● Questions to answer
A – Retype the stretch of the odds-ratio passage from "Using the odds" through "odds_group1 = exp(beta_intercept)", keeping every character unchanged.
B – Continue the passage on odds and odds ratios in logistic regression from the point where it stops.

● Document passage

────────────────────────────────────────

We can compute the odds for the outcome for each group like so:

# Unname to get rid of names on the vectors
odds_group1 = unname(exp(beta_intercept))
odds_group2 = unname(exp(beta_intercept + beta_group2))
odds_group1
[1] 0.2613065
odds_group2
[1] 0.3070866

Now, let’s remember that an odds number < 1 means that you’re more likely to fail than succeed, and an odds number > 1 means you’re more likely to succeed than fail. An odds is the ratio of the probability of success to the probability of failure.

Here we see that the odds of winning when sitting in group 1 is 0.26, and the odds of winning when sitting in group 2 is 0.31. So in both cases we’re more likely to fail than win, but we’re just slightly more likely to succeed with group 2.

In other words, when group == 1, you are roughly 3.83x as likely to fail than win, and when group == 2, you are roughly 3.26x as likely to fail than win.

Using the odds formulation, we can get a new quantity by exponentiating the beta_group2 parameter directly:

exp(beta_group2)
[1] 1.175197

This is the relative increase/decrease of the odds when you sit in group 2 over group 1 – the odds ratio. To see why this is:

# Log of odds when group == 1
odds_group1 = exp(beta_intercept)
# Log of odds when group == 2
odds_group2 = exp(beta_intercept + beta_group2)
# Rearrange
odds_group2 = exp(beta_intercept) * exp(beta_group2)
odds_group2 = odds_group1 * exp(beta_group2)
# The log of odds when x == 1 divided by the log of odds when group == 2
odds_group2 / odds_group1 = exp(beta_group2)

Finally we show this numerically:

exp(beta_group2) == (odds_group2 / odds_group1)

────────────────────────────────────────

● Records
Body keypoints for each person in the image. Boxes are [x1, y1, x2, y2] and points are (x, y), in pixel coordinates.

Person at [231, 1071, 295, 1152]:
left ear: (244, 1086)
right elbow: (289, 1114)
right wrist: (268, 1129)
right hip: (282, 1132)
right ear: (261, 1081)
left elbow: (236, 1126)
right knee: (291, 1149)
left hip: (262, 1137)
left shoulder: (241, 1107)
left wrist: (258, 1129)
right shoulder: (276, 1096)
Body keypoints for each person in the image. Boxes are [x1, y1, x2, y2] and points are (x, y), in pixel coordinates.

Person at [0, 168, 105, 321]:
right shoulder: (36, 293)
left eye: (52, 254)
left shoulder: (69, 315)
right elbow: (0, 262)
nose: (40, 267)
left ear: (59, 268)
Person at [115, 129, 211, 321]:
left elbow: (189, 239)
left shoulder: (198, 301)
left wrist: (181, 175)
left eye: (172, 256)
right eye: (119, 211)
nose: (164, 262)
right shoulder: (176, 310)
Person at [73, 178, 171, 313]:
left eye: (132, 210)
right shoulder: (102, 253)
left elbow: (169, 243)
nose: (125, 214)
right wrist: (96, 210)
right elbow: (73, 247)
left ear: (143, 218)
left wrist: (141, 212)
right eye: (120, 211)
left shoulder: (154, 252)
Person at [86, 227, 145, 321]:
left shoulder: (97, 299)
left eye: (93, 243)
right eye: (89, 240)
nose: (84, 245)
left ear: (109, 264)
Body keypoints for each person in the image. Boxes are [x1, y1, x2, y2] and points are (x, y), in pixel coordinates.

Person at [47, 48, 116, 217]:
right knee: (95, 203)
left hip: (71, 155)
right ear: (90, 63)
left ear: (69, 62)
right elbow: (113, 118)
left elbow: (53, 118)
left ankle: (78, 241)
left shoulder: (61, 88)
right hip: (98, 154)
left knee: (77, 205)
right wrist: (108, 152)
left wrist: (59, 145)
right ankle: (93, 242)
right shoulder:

────────────────────────────────────────

● Activity answers
A –
Using the odds formulation, we can get a new quantity by exponentiating the beta_group2 parameter directly:

exp(beta_group2)
[1] 1.175197

This is the relative increase/decrease of the odds when you sit in group 2 over group 1 – the odds ratio. To see why this is:

# Log of odds when group == 1
odds_group1 = exp(beta_intercept)

B –
[1] TRUE

So we can say that our odds of winning by sitting in group 2 is 18% higher than when sitting in group 1; or, the odds ratio is 1.1751969.

Now consider the same situation as before: someone asks you to pay them switch seats so you can sit in group 2, and they tell you it will raise your odds of winning by 18% – that sounds like a lot!! By phrasing it that way I think I’d be willing to pay more!

But I think it’s much more relatable to human nature to think in terms of probabilities; we know the probability of success in group 2 is only 2% higher, we simulated it that way. But an 18% increase in odds seems disproportionately big, and doesn’t really seem that useful to communicate.

The problem with odds ratios

I think that odds ratios are super unintuitive. But I also think that they hide more information than they give, and that your understanding of the situation is incomplete until you know the probability of success.

If I tell you I can change your odds of winning by 50%, is that meaningful to you? How much would you pay to increase your odds of winning by 50%? How much would you pay to avoid lowering your odds of winning by 50%? I submit you can’t make that decision properly without knowing what the probability of success is.

Below is a function that takes a starting probability, and a multiplier to increase/decrease the odds ratio by some factor. It reports what the initial probability of success was, the original odds, the new odds, and the new probability of success:

change_odds = function(p, odds_ratio) {
    odds = p / (1-p)
    # Multiply odds by odds_ratio to get new odds
    new_odds = odds * odds_ratio
    # Calculate new p
    new_p = plogis(log(new_odds))

    cat(sprintf("p was:\t\t\t\t%0.3f\n", p))
    cat(sprintf("odds were:\t\t\t%0.3f\n", odds))
    cat(sprintf("new odds are:\t\t%0.3f\n", new_odds))
    cat("-------------------------\n")
    cat(sprintf("change in p is:\t\t%0.3f\n", new_p-p))
    cat("-------------------------\n")
    cat(sprintf("new p is:"))
    new_p
}

Now let’s say my odds were very good to start – 5x as likely to win than lose. Since the odds are simply p / (1-p), this tells us that the probability of success must be 5/6, or 0.833. To see why, we can rearrange the formula:

odds = p / (1 - p)
odds * (1 - p) = p
odds - odds * p = p
odds = p + odds * p
odds = p * (1 + odds)
odds / (1 + odds) = p

Therefore, an odds of 5 must be equal to a probability of 5/(1+5), or 5/6. What do I find if I increase my odds of winning by 50%?

change_odds(p = 5/6, odds_ratio = 1.5)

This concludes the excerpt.